Paper No. 102-9
Presentation Time: 10:25 AM
IMPACT OF MID HOLOCENE MOUNT MAZAMA ERUPTION ON LAKE PALEOPRODUCTIVITY AND SEDIMENTOLOGY: A CASE STUDY FROM A CLOSED BASIN LAKE IN SOUTHWESTERN BRITISH COLUMBIA
The eruption of Mount Mazama, (~7,700 cal yr BP), deposited volcanic ash that carpeted much of the North American continent. We employ principal component analysis (PCA) of diffuse spectral reflectance measured on sediment from Cleland Lake, British Columbia, to explore the paleolimnologic impact of the eruption. PCA derived five components explains 97% of the variability in the data. Pre-Mazama Cleland Lake was dominated by illite, derived from glacial drift deposits and bedrock weathering.

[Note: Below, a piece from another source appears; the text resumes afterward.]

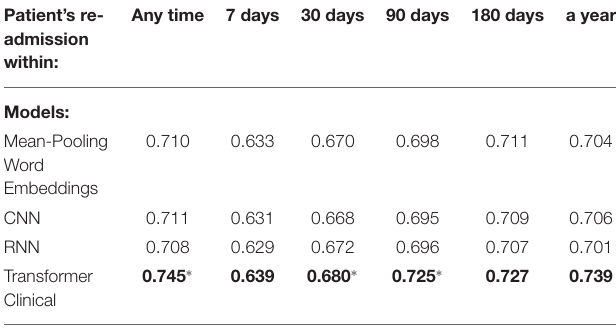
TABLE 6 | Comparison of the deep neural models on a randomly chosen 512-token sub-sequence of discharge summaries for the re-admission prediction targets.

Illite content rapidly declined around 7,760 cal yr BP and was replaced by smectite and chlorite; likely derived from weathering of the iron-rich volcanic ash. Smectite levels remain high for several thousand years (7,700 to 4,400 cal yr BP) but gradually decrease, thereafter. Three phytoplankton communities, each of which included cyanobacteria exhibited a pattern of community succession over the past 14,000 years. Late glacial primary productivity (14,000 to 11,500 cal yr BP) was limited to cyanobacteria community 1. Dinoflagellate algae and cyanobacteria community 2 was prominent during the early-Holocene (11,500 to 8,500 cal yr BP), when the lake level was much lower and regional climate was warm and arid. The abundance of diatom and cyanobacteria community 3 gradually increased after 9,000 cal yr BP, as a response to an increase in regional moisture. A rapid decline in dinoflagellates, diatoms and cyanobacteria occurred from 8,400 to 7,700 cal yr BP, potentially in response to the global cooling event centered on 8,200 cal yr BP and subsequent deposition of Mazama tephra. A rapid recovery in all three phytoplankton groups occurred within several decades following the Mazama eruption. This rapid increase – particularly for diatom taxa – could be associated with an increase in micro-nutrients and silica derived from ash weathering. The abundance of primary producers gradually declined within a millennium of the volcanic eruption, probably in response to the decline in the micro-nutrients and silica released by the weathering of volcanic ash. Comparison of results from three cores obtained from shallow, intermediate and deep basin of the lake suggests that shallow lake experienced immediate long lasting productivity changes compared to the other parts of the lake, possibly due to the heterogeneity in nutrient distribution.